I was in my own little world ordering a large Dr Pepper and a chocolate milk when Jackson started crying and acting hysterical.
Buddy, what’s wrong?
Maybe he wanted fries, too? I knew he was exhausted. He’d been wide awake since 3 a.m. (thanks ADHD!)
Through his tears I heard him say, Red Lego in my nose.
And I sort of panicked.
There I was stuck between a billion cars with no way of getting out.
It’s okay buddy. Hang on. I’ve got to get to the parking lot and I will see if I can see the Lego. Please do not sniff hard and suck that thing into your brain. WHY did you put a Lego in your nose?
After what seemed like forever and a few friendly It’s my pleasures, I whipped into a parking spot. I opened the back door and looked up Jackson’s nostril. I didn’t see a hint of red. I lightly touched the top of his nose and he let out a piercing scream.
Not touch my nose. That hurts.
Then I was a tad bit perturbed.
Um, we’re going to have to go to the hospital and a doctor is going to have to touch your nose. That’s the only way this Lego is coming out.
I hopped back in the car, called John and headed to Children’s Hospital.
As I drove I prayed (because Jackson and medical procedures are about as fun as having a stomach virus!)
Lord, please give me patience. Please flood Jackson’s heart with peace. Please let that Lego be within reach. Thank you, Thank you, Thank you that he was able to tell me what was wrong.

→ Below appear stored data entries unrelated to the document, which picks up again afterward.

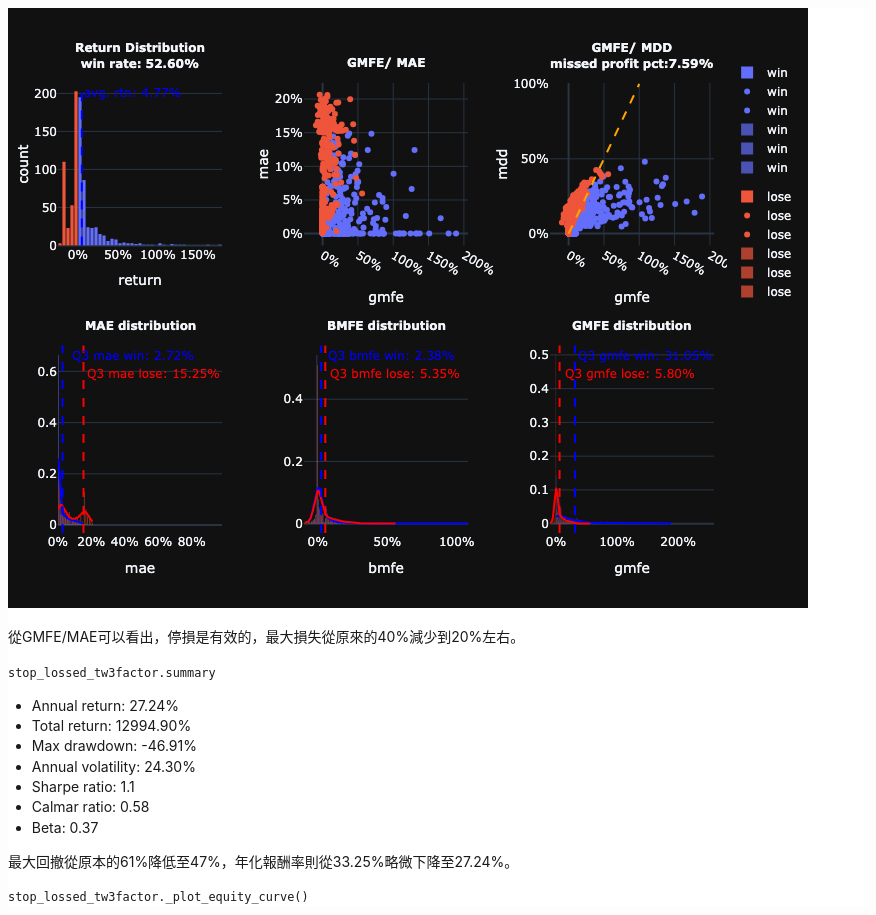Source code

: <img src="images/stop_lossed_maemfe.png" width="800"/>

從GMFE/MAE可以看出，停損是有效的，最大損失從原來的40%減少到20%左右。

```python
stop_lossed_tw3factor.summary
```

- Annual return: 27.24%
- Total return: 12994.90%
- Max drawdown: -46.91%
- Annual volatility: 24.30%
- Sharpe ratio: 1.1
- Calmar ratio: 0.58
- Beta: 0.37

最大回撤從原本的61%降低至47%，年化報酬率則從33.25%略微下降至27.24%。

```python
stop_lossed_tw3factor._plot_equity_curve()
```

And that’s when it hit me – It’s all about perspective.
A year ago, my child with severe Apraxia would not have been able to tell me a Lego was up his nose. He would have cried and freaked out and I would have been left to guess what was causing his anguish.
Believe me, that’s exactly what happened the time he shoved a Bandaid up his nose. Thankfully I could see it and a pair of tweezers did the trick. What is with boys shoving things up their noses?

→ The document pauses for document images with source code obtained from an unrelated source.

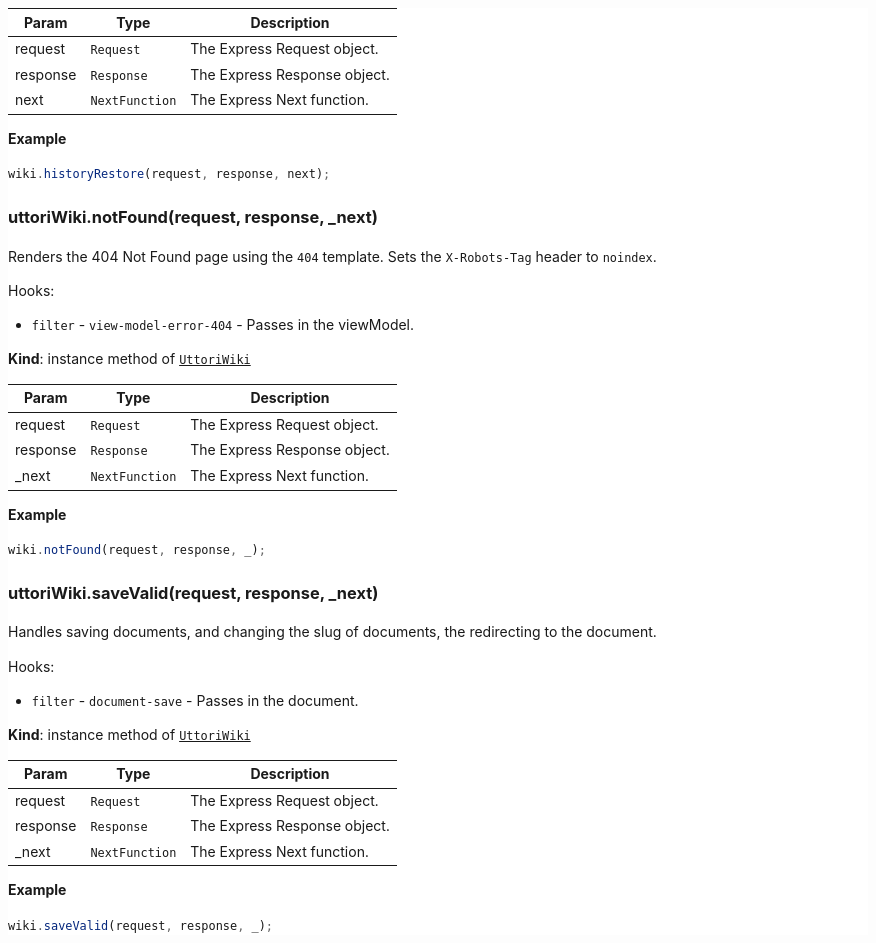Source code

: | Param | Type | Description |
| --- | --- | --- |
| request | <code>Request</code> | The Express Request object. |
| response | <code>Response</code> | The Express Response object. |
| next | <code>NextFunction</code> | The Express Next function. |

**Example**  
```js
wiki.historyRestore(request, response, next);
```
<a name="UttoriWiki+notFound"></a>

### uttoriWiki.notFound(request, response, _next)
Renders the 404 Not Found page using the `404` template.
Sets the `X-Robots-Tag` header to `noindex`.

Hooks:
- `filter` - `view-model-error-404` - Passes in the viewModel.

**Kind**: instance method of [<code>UttoriWiki</code>](#UttoriWiki)  

| Param | Type | Description |
| --- | --- | --- |
| request | <code>Request</code> | The Express Request object. |
| response | <code>Response</code> | The Express Response object. |
| _next | <code>NextFunction</code> | The Express Next function. |

**Example**  
```js
wiki.notFound(request, response, _);
```
<a name="UttoriWiki+saveValid"></a>

### uttoriWiki.saveValid(request, response, _next)
Handles saving documents, and changing the slug of documents, the redirecting to the document.

Hooks:
- `filter` - `document-save` - Passes in the document.

**Kind**: instance method of [<code>UttoriWiki</code>](#UttoriWiki)  

| Param | Type | Description |
| --- | --- | --- |
| request | <code>Request</code> | The Express Request object. |
| response | <code>Response</code> | The Express Response object. |
| _next | <code>NextFunction</code> | The Express Next function. |

**Example**  
```js
wiki.saveValid(request, response, _);
```
<a name="UttoriWiki+getSiteSections"></a>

So yesterday I thanked God for words.
I thanked God for Jackson’s ability to communicate.
We made it to the ER and the the Lego removal was way less traumatic than the scenes flashing through my mind as we drove to the hospital. The nurse practitioner was fast!
Thank you Jesus!
Jackson was a tad bit ticked that four strong adults had to hold him down, but it was over in a flash and the Lego man hair was out!
As we drove home from the hospital, Jackson smiled and laughed like that Lego had never been lodged in his nose.
Buddy, I’m so proud of how brave you were at the hospital, I said.
It was scary. Shot in my nose.
It wasn’t a shot buddy. Just a long tool they stuck up your nose to get the Lego out.
Like a wrench or a hammer or a screwdriver, he said.
Um, not exactly, I laughed.
Mom, Legos not allowed in my nose!
I think we both learned an important lesson yesterday!